Suamiku... Maaf, Aku Hanya Cemburu pada Anak-Anakmu

Fimela diperbarui 12 Feb 2015, 12:20 WIB

Menikahi seorang pria berstatus duda dan mempunyai tiga anak bukanlah perkara mudah. Inilah yang dialami Anna Yunyun. Sebelum memutuskan untuk menikah, ia sempat gundah belum lagi dengan orang tua yang tak langsung memberi restu. Tapi pada akhirnya ia harus kuat. Ia pun membuktikan bahwa sudah seharusnya ia menjalani perannya dengan lebih baik sebagai seorang istri dan juga ibu bagi ketiga anak tirinya.

***

Halo Sahabat Vemale,

Nama saya Anna (22 tahun). Saat ini saya sedang berusaha keras mencari pekerjaan di kota Surabaya. Kota di mana saya tidak memiliki relasi maupun saudara selain suami saya, Yanuar. Rasanya berat harus berjuang sendiri karena saya memiliki sifat manja dan menggantungkan diri pada orang tua. Mungkin karena saya adalah anak tunggal sehingga untuk keluar dari sifat manja itu sulit.

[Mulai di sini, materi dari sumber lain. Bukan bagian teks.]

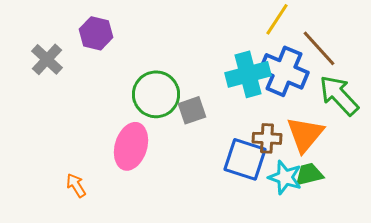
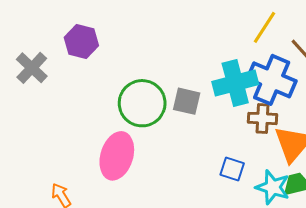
gray square: (192, 110) -> (187, 101), moved, turned 32
brown cross: (267, 138) -> (263, 118), moved
blue square: (245, 159) -> (232, 169), size x0.6

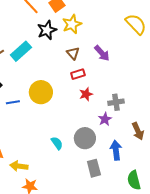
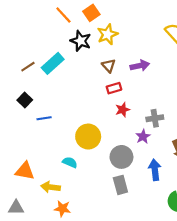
black star: (47, 30) -> (81, 41), turned -30
purple arrow: (102, 53) -> (140, 66), turned -60
yellow circle: (41, 92) -> (88, 137), moved
cyan semicircle: (57, 143) -> (70, 162), moved, turned -32
gray rectangle: (94, 168) -> (120, 185), moved

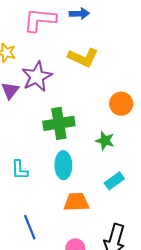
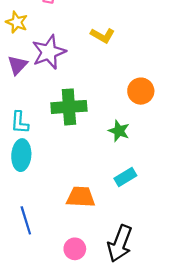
yellow L-shape: (83, 58) -> (103, 35), size x0.7
cyan ellipse: (63, 165) -> (21, 155), moved
cyan L-shape: (20, 170) -> (20, 122), moved

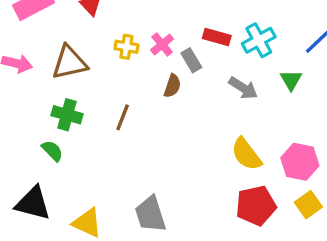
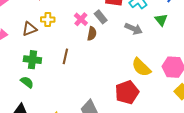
pink cross: (162, 44) -> (81, 19), moved
yellow cross: (126, 47) -> (48, 20), moved
brown triangle: (69, 63) -> (29, 29), size x0.7
red pentagon: (256, 206) -> (127, 92), moved

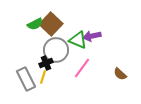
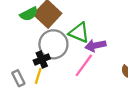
purple arrow: (92, 36) -> (95, 45), moved
gray rectangle: (26, 79) -> (18, 78), size x0.6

Pernah terlintas di benak saya untuk pergi meninggalkan suami dan pulang ke rumah orang tua di Yogyakarta. Namun, niat itu saya urungkan karena saya ingin menunjukkan pada orang lain yang notabene sering mem-bully saya dan menganggap remeh kemampuan saya. Memang fisik saya tidak proporsional. Tentu saja itu menjadi pertimbangan saat saya melamar pekerjaan. Akan tetapi, saya akan terus bersemangat menjalani semua ini demi suami dan anak-anak saya.

Pertemuan saya dengan Yanuar terjadi di kota Surabaya 1 Februari 2014 lalu. Awalnya seorang sahabat memperkenalkan kami dengan bertukar nomor HP. Awalnya saya tidak merespon Yanuar karena statusnya yang sudah memiliki 3 putra. Sulit rasanya menerima dengan lapang dada. Hal itu juga yang membuat orang tua saya memilih untuk tidak memberi restu. Namun hal ini tidak membuat dia putus asa. Berbagai perhatian dan kasih sayang yang tulus selalu dia berikan.

14 Februari 2014, Surabaya diguyur hujan abu sehingga kami tidak dapat bertemu untuk kedua kalinya. Hingga suatu hari ia memberikan kejutan dengan mengajak saya jalan-jalan di Surabaya. Padahal saat itu posisi saya sedang di Yogyakarta dan dia nekat menyusul saya dengan mengendarai sepeda motor dan bermodal nekat berupa alamat rumah saya yang ala kadarnya.

Dia menceritakan masa lalunya dengan mantan istrinya yang sudah tiga tahun meninggalkan dia dan ketiga anaknya saat usia mereka masih kecil. Saat itu timbul rasa simpati saya dengan keadaannya dan saya bersedia untuk menjadi pendampingnya dengan menerima kekurangan dan kelebihan pada dirinya.            

15 juni 2014 kami menikah. Namun, hati ini ternyata belum sepenuhnya ikhlas. Kenyataannya saya selalu ngambek kalau dia pergi ke rumah anak-anaknya dan memamerkan kehangatannya. Saya selalu berdoa agar Surabaya banjir dan dia tidak datang ke rumah anak-anaknya.

Rasa iri, curiga, khawatir dan cemburu selalu membuat hari-hari saya tak seindah yang saya bayangkan. Sampai akhirnya Yanuar marah besar dan menganggap saya terlalu cuek dengan anak-anaknya. Saya tidak memahami anak-anaknya yang hanya memiliki orang tua tunggal. Hal itu pun akhirnya membuat saya sadar bahwa keegoisan saya telah merusak rasa cintanya.

Akhirnya saya memilih mengalah dan mencoba berbaikan dengan suasana yang ada. Lama-kelamaan saya mampu menerima anak-anaknya, bermain bersama dan bercanda. Meskipun saya masih menyimpan sedikit rasa cemburu. Namun karena kedewasaan dan cinta suami saya yang begitu besar, saya mampu melalui semua itu.

Kini, kami sudah bisa memahami perasaan masing-masing dan hidup dengan saling melengkapi. Bagi saya, Yanuar adalah sosok suami yang bertanggung jawab, sabar, telaten, ulet ,dan hebat. Saya mencintainya dan menyayangi ketiga anaknya yang kini sudah saya anggap sebagai anak sendiri. Mereka adalah anugerah Tuhan yang terindah dan sempurna untuk menghiasi hidup saya. Terima kasih, Tuhan.